• PROBLEM:
Below are entries to return in full. Keep each one exact.

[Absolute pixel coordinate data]
☆ ☆ ☆ ☆ ☆
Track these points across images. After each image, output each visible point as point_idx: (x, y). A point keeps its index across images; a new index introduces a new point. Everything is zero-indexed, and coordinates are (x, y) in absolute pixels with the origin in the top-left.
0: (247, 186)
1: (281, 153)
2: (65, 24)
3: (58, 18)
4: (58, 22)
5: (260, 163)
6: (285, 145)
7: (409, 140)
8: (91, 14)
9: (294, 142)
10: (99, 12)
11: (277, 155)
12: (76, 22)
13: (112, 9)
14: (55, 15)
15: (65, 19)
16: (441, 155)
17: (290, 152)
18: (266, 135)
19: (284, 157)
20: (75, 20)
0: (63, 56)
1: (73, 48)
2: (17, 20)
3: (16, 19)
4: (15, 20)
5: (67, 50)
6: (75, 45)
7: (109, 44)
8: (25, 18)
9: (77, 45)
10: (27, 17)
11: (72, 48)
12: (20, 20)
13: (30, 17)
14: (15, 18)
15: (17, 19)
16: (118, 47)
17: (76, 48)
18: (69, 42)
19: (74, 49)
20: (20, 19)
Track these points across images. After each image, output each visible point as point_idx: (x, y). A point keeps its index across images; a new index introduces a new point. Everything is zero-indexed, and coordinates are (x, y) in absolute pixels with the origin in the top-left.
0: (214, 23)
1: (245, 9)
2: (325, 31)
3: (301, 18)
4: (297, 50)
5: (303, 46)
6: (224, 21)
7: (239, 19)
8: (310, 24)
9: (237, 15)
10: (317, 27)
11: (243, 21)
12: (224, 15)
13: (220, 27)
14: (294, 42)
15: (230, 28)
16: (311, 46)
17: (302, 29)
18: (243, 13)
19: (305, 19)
☆ ☆ ☆ ☆ ☆
• RESPONSE AREA:
Track these points across images. After each image, output each visible point as point_idx: (x, y). A point keeps its index across images; a new index introduces a new point. Everything is zero-indexed, and coordinates are (x, y) in absolute pixels with the origin in the top-left.
0: (247, 186)
1: (281, 153)
2: (65, 24)
3: (58, 18)
4: (58, 22)
5: (260, 163)
6: (285, 145)
7: (409, 140)
8: (91, 14)
9: (294, 142)
10: (99, 12)
11: (277, 155)
12: (76, 22)
13: (112, 9)
14: (55, 15)
15: (65, 19)
16: (441, 155)
17: (290, 152)
18: (266, 135)
19: (284, 157)
20: (75, 20)
0: (63, 56)
1: (73, 48)
2: (17, 20)
3: (16, 19)
4: (15, 20)
5: (67, 50)
6: (75, 45)
7: (109, 44)
8: (25, 18)
9: (77, 45)
10: (27, 17)
11: (72, 48)
12: (20, 20)
13: (30, 17)
14: (15, 18)
15: (17, 19)
16: (118, 47)
17: (76, 48)
18: (69, 42)
19: (74, 49)
20: (20, 19)
Track these points across images. After each image, output each visible point as point_idx: (x, y). A point keeps its index across images; a new index introduces a new point. Everything is zero-indexed, and coordinates are (x, y) in absolute pixels with the origin in the top-left.
0: (214, 23)
1: (245, 9)
2: (325, 31)
3: (301, 18)
4: (297, 50)
5: (303, 46)
6: (224, 21)
7: (239, 19)
8: (310, 24)
9: (237, 15)
10: (317, 27)
11: (243, 21)
12: (224, 15)
13: (220, 27)
14: (294, 42)
15: (230, 28)
16: (311, 46)
17: (302, 29)
18: (243, 13)
19: (305, 19)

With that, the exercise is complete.